L’enquêteur s’est ensuite penché sur le matériel intégré à la voiture, et a voulu récupérer les données restantes dans le MCU (le module de divertissement) et l’autopilot. Encore une fois, il a demandé l’aide de Tesla, pensant que la marque coopérerait.
Après avoir amené les modules dans un centre de service Tesla à la demande de l’avocat, ceux-ci ont été branchés sur une autre Model S. Le technicien de l’entreprise est revenu ensuite en disant que la tentative avait échoué, et que les données étaient corrompues. Étrangement, le technicien une fois interrogé sous serment a dit qu’il n’avait jamais mis sous tension les éléments, et qu’il ne lui avait pas été demandé d’extraire les données.
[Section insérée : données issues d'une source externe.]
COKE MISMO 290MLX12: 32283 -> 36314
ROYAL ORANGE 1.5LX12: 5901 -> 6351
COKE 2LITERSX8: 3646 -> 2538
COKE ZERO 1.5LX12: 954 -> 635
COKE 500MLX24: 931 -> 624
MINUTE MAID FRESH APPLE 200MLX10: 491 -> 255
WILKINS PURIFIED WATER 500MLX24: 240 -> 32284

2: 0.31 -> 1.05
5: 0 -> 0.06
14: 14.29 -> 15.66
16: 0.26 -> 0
Plusieurs années plus tard, la famille a fait appel à Alan Moore, et c’est grâce à lui que les mensonges et omissions ont été découvert : se penchant sur ces mêmes modules, il a pu prouver que non seulement les données étaient intactes, que les modules ont bien été mis sous tension durant le passage en atelier, mais aussi que Tesla était en possession d’une copie de ces données depuis le début, envoyée par le réseau mobile. En résumé :
- Tesla a été en possession des données dans les minutes qui ont suivi l’accident
- Quand la police a demandé ces données, la marque leur a donné d’autres fichiers sans importance
- Quand les enquêteurs ont demandé à Tesla d’extraire les données de l’ordinateur de bord, la marque a répondu qu’elles étaient corrompues
- Tesla a inventé un processus d’effacement automatique des données présentes sur l’autopilot en cas d’accident
- Quand les plaignants ont demandé une copie des données en possession de Tesla, la marque a répondu qu’il n’y en avait pas
- Tesla n’a admis l’existence de ces données en leur possession qu’une fois mis celles-ci sous leur nez par l’ingénieur en récupération de données, qui a démontré qu’un envoi de fichier avait eu lieu vers les serveurs de la marque.
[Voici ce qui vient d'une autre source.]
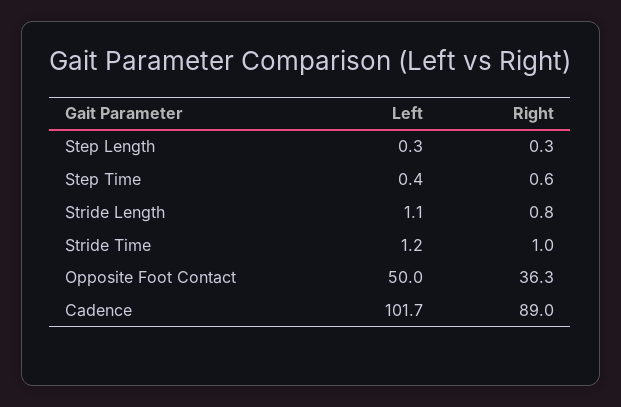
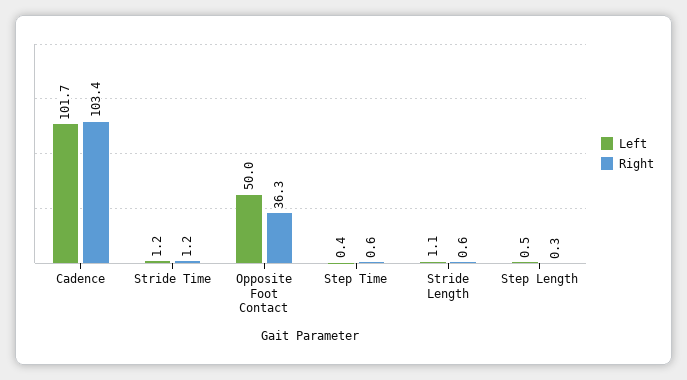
Left, Step Length: 0.3 -> 0.5
Right, Stride Length: 0.8 -> 0.6
Right, Stride Time: 1 -> 1.2
Right, Cadence: 89 -> 103.4

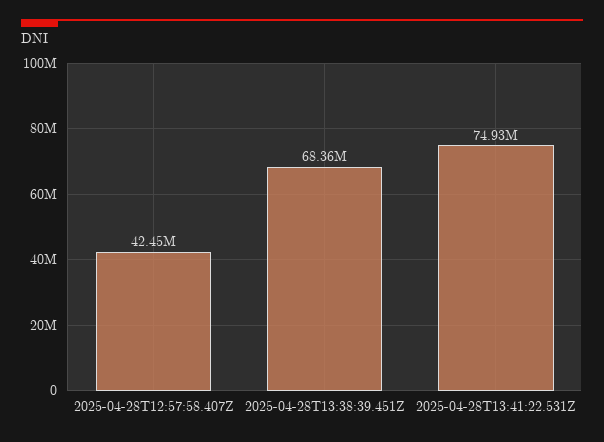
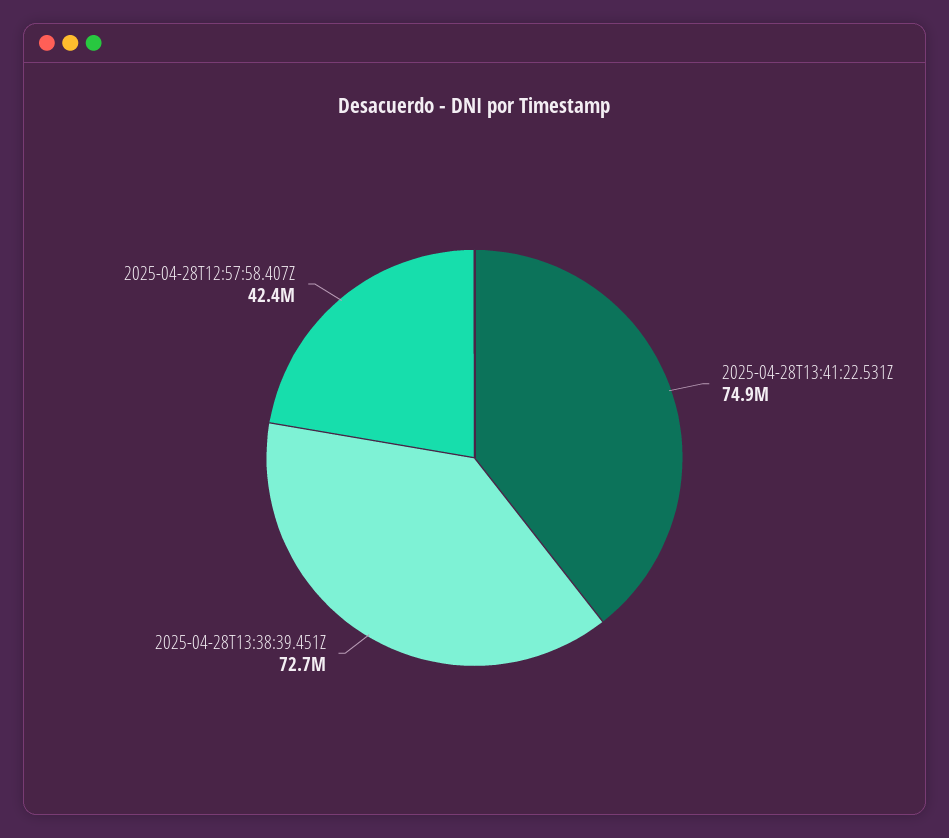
2025-04-28T13:38:39.451Z: 68360000 -> 72700000

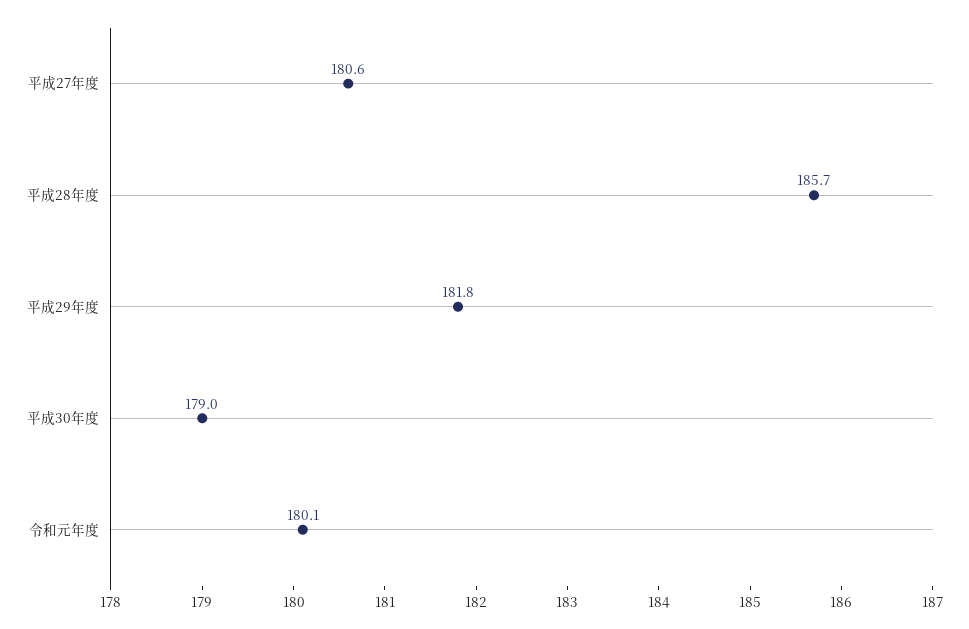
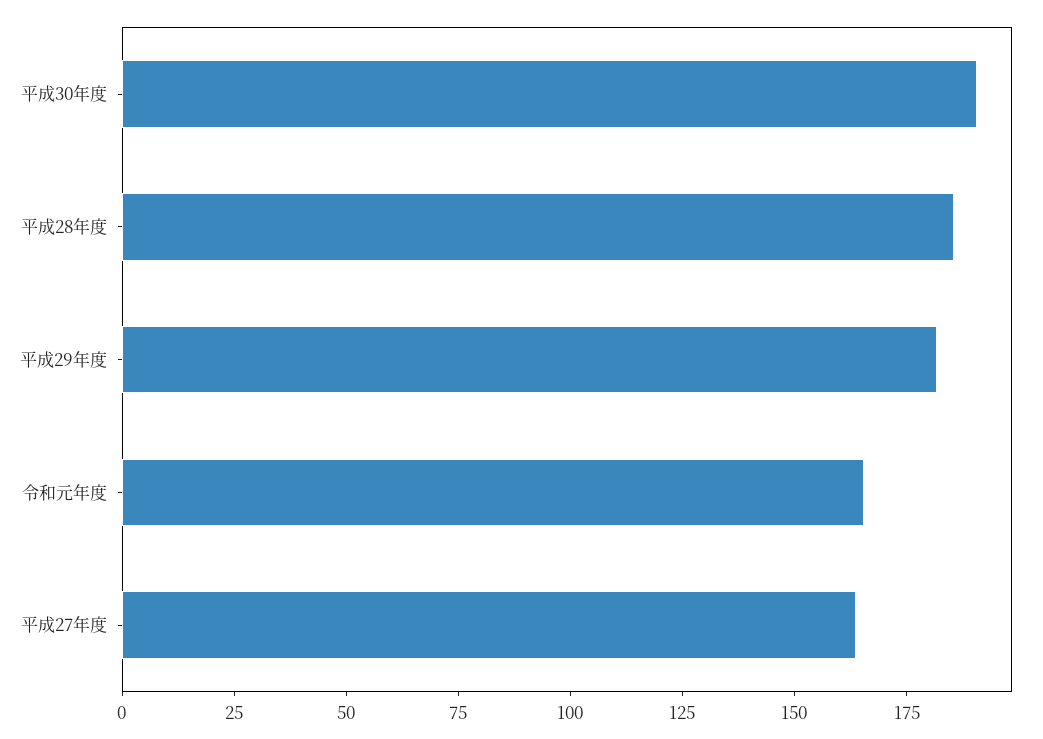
平成27年度: 180.6 -> 165
平成30年度: 179 -> 190
令和元年度: 180.1 -> 165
Une fois décortiqué les données restées sur le boîtier de l’autopilot, Alan Moore a été capable de récupérer nombre de vidéos et de positions de capteur. Certaines parties sont endommagées, mais le nombre de données est impressionnant et permet de reconstituer une grande partie de l’accident, même si certaines alertes ou autres logs concernant les décisions de l’autopilot reste corrompues. Cerise sur le gâteau, le technicien a donc retrouvé les traces d’un fichier compressé, dont les logs indiquent quand il a été envoyé sur les serveurs de Tesla et à quel endroit précis, avant d’être supprimé par la routine intégrée à l’autopilot.
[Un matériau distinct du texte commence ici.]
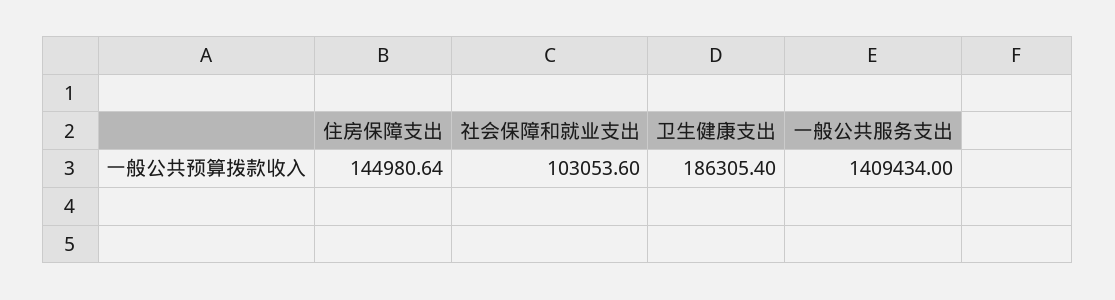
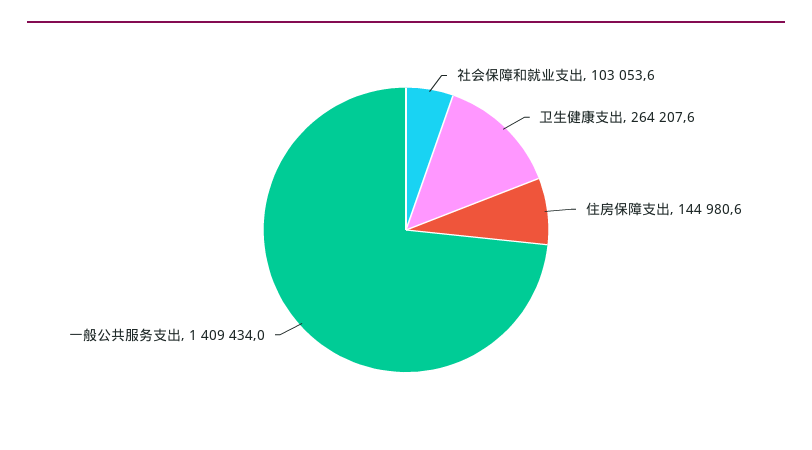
卫生健康支出: 186305.4 -> 264207.6

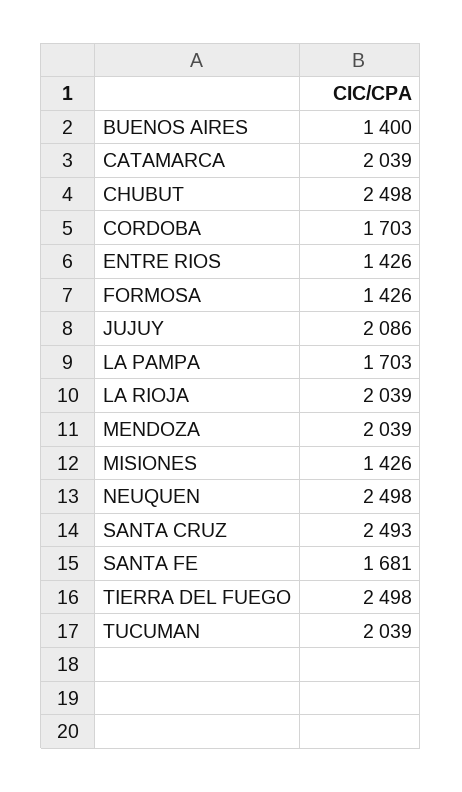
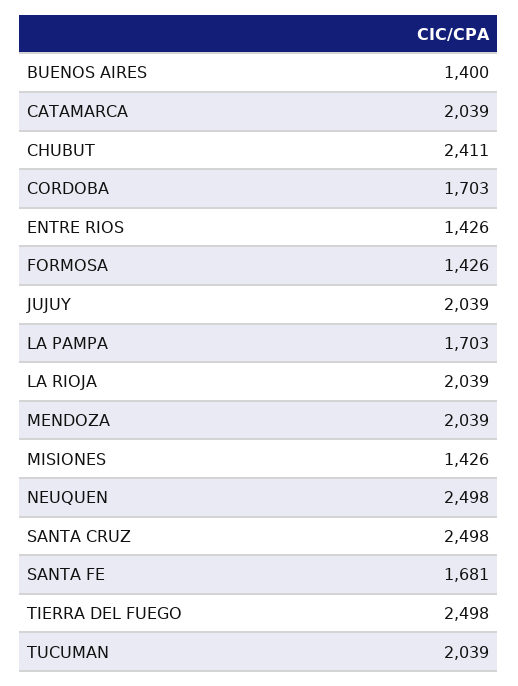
CHUBUT: 2498 -> 2411
JUJUY: 2086 -> 2039
SANTA CRUZ: 2493 -> 2498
Afin d’éviter des sanctions supplémentaires, Tesla a fini par plier devant les preuves et fournir le fichier reçu sur ses serveurs. La marque a admis les avoir reçues dès le crash.
Au final, les éléments récupérés sur ces fichiers sont accablants pour la marque et son système de conduite semi-autonome : l’autopilot était actif, contrôlait le véhicule, n’a envoyé aucune alerte au conducteur alors que l’accident était imminent, la voiture se trouvait dans une zone où les actions de l’autopilot étaient normalement limitées, mais celui-ci est resté actif et à grande vitesse.
Alan Moore a complété la signification de la zone dans laquelle se trouvait la voiture, indiquant que selon la carte utilisée par l’autopilot, il aurait dû afficher une alerte demandant la reprise de contrôle ou se désengager. Ni l’un ni l’autre n’a été fait par l’autopilot. Le NTSB (le bureau d’enquête accident US) a pourtant plusieurs fois alerté Tesla sur ces manquements à l’implémentation de limites géographiques, mais la marque ne les a jamais intégrées.
Bien entendu, Tesla a indiqué vouloir faire appel de la décision, un nouveau procès se tiendra donc un peu plus tard. Reste à voir les suites qu’auront ces mensonges et omissions de la marque sur un accident mortel, qu’elles soient judiciaires ou médiatiques, et comment réagiront les propriétaires de ces voitures.